> [EXCERTO DO TEXTO]:
★ ★ ★ ★
O seu nome é Bocage e é uma nova espécie de dinossauro descoberta em Portugal
O recém-descoberto Cariocecus bocagei é a primeira espécie de iguanodonte nomeada do Cretáceo Inferior português. O fóssil do seu crânio, excecionalmente bem preservado, permitiu lançar novas pistas para compreender o seu sucesso evolutivo.

Sesimbra, para os paleontólogos, é como uma cruz marcada num mapa, onde estão escondidos grandes tesouros do passado geológico da Terra. Foi no Cabo Espichel, por exemplo, que se descobriram, em 2019, as mais de 600 pegadas de dinossauros carnívoros e herbívoros com cerca de 129 milhões de anos.
Todos este espólio paleontólogo faz deste município costeiro da Península de Setúbal um dos sítios mais importantes da Europa. Mas nenhum dos fósseis de dinossauros até então descobertos, possuía, na verdade, características para ser considerado uma nova espécie.
Esse é um mais um marco alcançado agora, com uma nova espécie identificada na praia da Área do Mastro, em Sesimbra, em depósitos com cerca de 125 milhões de anos. Trata-se de uma nova linhagem dos dinossauros iguanodonte.
★ ★ ★ ★
(Dados extraídos de uma coleção)
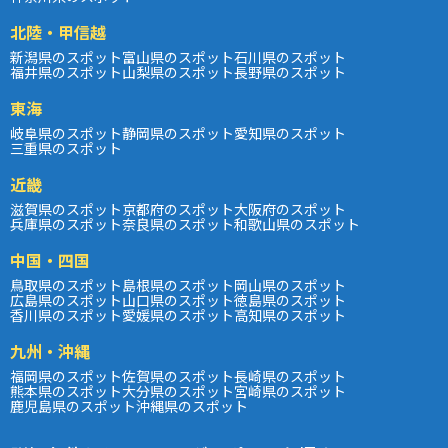
北陸・甲信越
新潟県のスポット
富山県のスポット
石川県のスポット
福井県のスポット
山梨県のスポット
長野県のスポット
東海
岐阜県のスポット
静岡県のスポット
愛知県のスポット
三重県のスポット
近畿
滋賀県のスポット
京都府のスポット
大阪府のスポット
兵庫県のスポット
奈良県のスポット
和歌山県のスポット
中国・四国
鳥取県のスポット
島根県のスポット
岡山県のスポット
広島県のスポット
山口県のスポット
徳島県のスポット
香川県のスポット
愛媛県のスポット
高知県のスポット
九州・沖縄
福岡県のスポット
佐賀県のスポット
長崎県のスポット
熊本県のスポット
大分県のスポット
宮崎県のスポット
鹿児島県のスポット
沖縄県のスポット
★ ★ ★ ★
> [O QUE FAZER]:
Copie do texto sobre a nova espécie de dinossauro o trecho que vai de "Todos este espólio" até "uma nova espécie.". Recorra unicamente ao texto sobre a nova espécie de dinossauro.

> [RESULTADO DO EXERCÍCIO]:
Todos este espólio paleontólogo faz deste município costeiro da Península de Setúbal um dos sítios mais importantes da Europa. Mas nenhum dos fósseis de dinossauros até então descobertos, possuía, na verdade, características para ser considerado uma nova espécie.